B.C. is a puzzle to the rest of Canada. It swings right and left like a pendulum in terms of governments in Victoria, with colourful political scandals involving drunk driving, decks, and fantasy theme parks. Its resource battles are the stuff of legend, with citizens packed off to jail by the hundreds.
All of this could once be dismissed as a curiosity that didn't matter much to the real work of Confederation. Until recently, that is, when Canada's centre of gravity shifted from east to west, and when our lateral outlook shifted from Europe to Asia.
Suddenly B.C.'s Pacific coast is on the front lines of the new Canada, with no better symbol of that than the battle over Enbridge's proposed tar sands Northern Gateway pipeline.
But the battle is also about more than just issues. Ultimately, it is also about the collapse of the "Laurentian Consensus" and about the fact that oil is now the foundation for a new Conservative coalition that has managed to cobble together a majority in Ottawa. In its most dramatic terms, it's about the future of Canada, with B.C. as the flashpoint.
It is an irony that Stephen Harper, a proponent of decentralizing power to the provinces, now wants to override B.C. objections by declaring this pipeline to be a matter of "national interest" and attacking anyone opposed to it. But, now that his Ottawa runs on oil, the industry must get its way, regardless of what the people want.
Has Harper miscalculated? Since going on the attack in January, his party has dropped 16 points in B.C. polls. To be sure, B.C. has pockets of deep blue sympathetic to the Conservative cause, but as with B.C. culture in general, these are populists who don't like to see far-away Ottawa throwing its weight around like a bully.

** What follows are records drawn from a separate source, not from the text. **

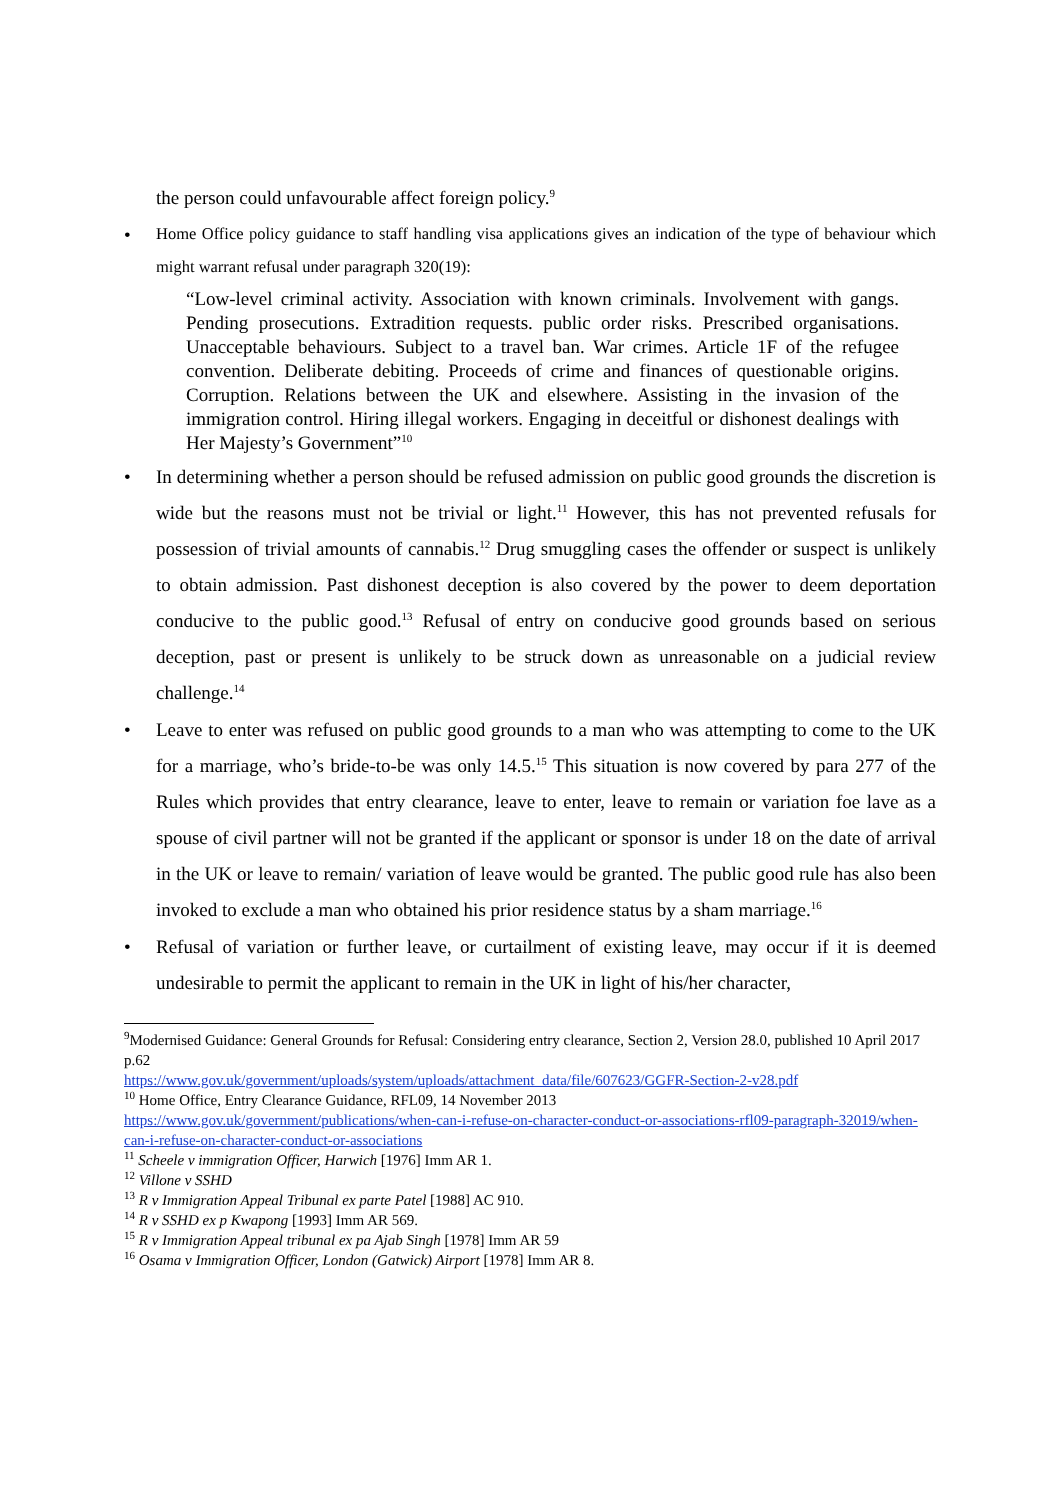the person could unfavourable affect foreign policy.<sup>9</sup>
• Home Office policy guidance to staff handling visa applications gives an indication of the type of behaviour which might warrant refusal under paragraph 320(19):
“Low-level criminal activity. Association with known criminals. Involvement with gangs. Pending prosecutions. Extradition requests. public order risks. Prescribed organisations. Unacceptable behaviours. Subject to a travel ban. War crimes. Article 1F of the refugee convention. Deliberate debiting. Proceeds of crime and finances of questionable origins. Corruption. Relations between the UK and elsewhere. Assisting in the invasion of the immigration control. Hiring illegal workers. Engaging in deceitful or dishonest dealings with Her Majesty’s Government”<sup>10</sup>
• In determining whether a person should be refused admission on public good grounds the discretion is wide but the reasons must not be trivial or light.<sup>11</sup> However, this has not prevented refusals for possession of trivial amounts of cannabis.<sup>12</sup> Drug smuggling cases the offender or suspect is unlikely to obtain admission. Past dishonest deception is also covered by the power to deem deportation conducive to the public good.<sup>13</sup> Refusal of entry on conducive good grounds based on serious deception, past or present is unlikely to be struck down as unreasonable on a judicial review challenge.<sup>14</sup>
• Leave to enter was refused on public good grounds to a man who was attempting to come to the UK for a marriage, who’s bride-to-be was only 14.5.<sup>15</sup> This situation is now covered by para 277 of the Rules which provides that entry clearance, leave to enter, leave to remain or variation foe lave as a spouse of civil partner will not be granted if the applicant or sponsor is under 18 on the date of arrival in the UK or leave to remain/ variation of leave would be granted. The public good rule has also been invoked to exclude a man who obtained his prior residence status by a sham marriage.<sup>16</sup>
• Refusal of variation or further leave, or curtailment of existing leave, may occur if it is deemed undesirable to permit the applicant to remain in the UK in light of his/her character,
<sup>9</sup> Modernised Guidance: General Grounds for Refusal: Considering entry clearance, Section 2, Version 28.0, published 10 April 2017 p.62
https://www.gov.uk/government/uploads/system/uploads/attachment_data/file/607623/GGFR-Section-2-v28.pdf
<sup>10</sup> Home Office, Entry Clearance Guidance, RFL09, 14 November 2013
https://www.gov.uk/government/publications/when-can-i-refuse-on-character-conduct-or-associations-rfl09-paragraph-32019/when-can-i-refuse-on-character-conduct-or-associations
<sup>11</sup> Scheele v immigration Officer, Harwich [1976] Imm AR 1.
<sup>12</sup> Villone v SSHD
<sup>13</sup> R v Immigration Appeal Tribunal ex parte Patel [1988] AC 910.
<sup>14</sup> R v SSHD ex p Kwapong [1993] Imm AR 569.
<sup>15</sup> R v Immigration Appeal tribunal ex pa Ajab Singh [1978] Imm AR 59
<sup>16</sup> Osama v Immigration Officer, London (Gatwick) Airport [1978] Imm AR 8.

Team Harper also seems to misunderstand the power of First Nations in B.C. The province has few treaties, which leaves open the question of who controls things and which creates significant legal uncertainty. B.C. First Nations expect to be asked for consent for major industrial projects, but have so far received condescension.
The other reality is that if you politically map the Pacific coastline itself, you will see a sea of orange, not blue. Those who can actually see the water vote for Harper far less frequently. Vancouver has declared itself the "greenest city." Victoria has elected Canada's only Green MP. This is hostile territory for an oil regime.
And in an age when the impact of climate change will only become more serious and more visible, an idea is taking hold along the coast that it's just plain dumb to facilitate the export of carbon so that others can kill our shared climate. Protests against coal shipments have begun not just in B.C., but along the U.S. coastline. The Enbridge pipeline would also be a major offender, as would Kinder Morgan's proposal.
In sum, the battle over the proposed Enbridge pipeline represents the clash of the new oil-driven Conservative coalition versus an unwilling province packed with people who have never been known to roll over and play dead. This will rock the country.
The last time a political party in Ottawa used a "national interest" argument to impose its energy agenda on a province, it poisoned the well there for generations. And as the planet burns, this time around it is about more than political poisoning, but about the actual poisoning of our atmosphere that those generations need for security and prosperity.
We therefore have no choice other than to define and pursue an alternative Canada that isn't driven by oil. Our work begins now.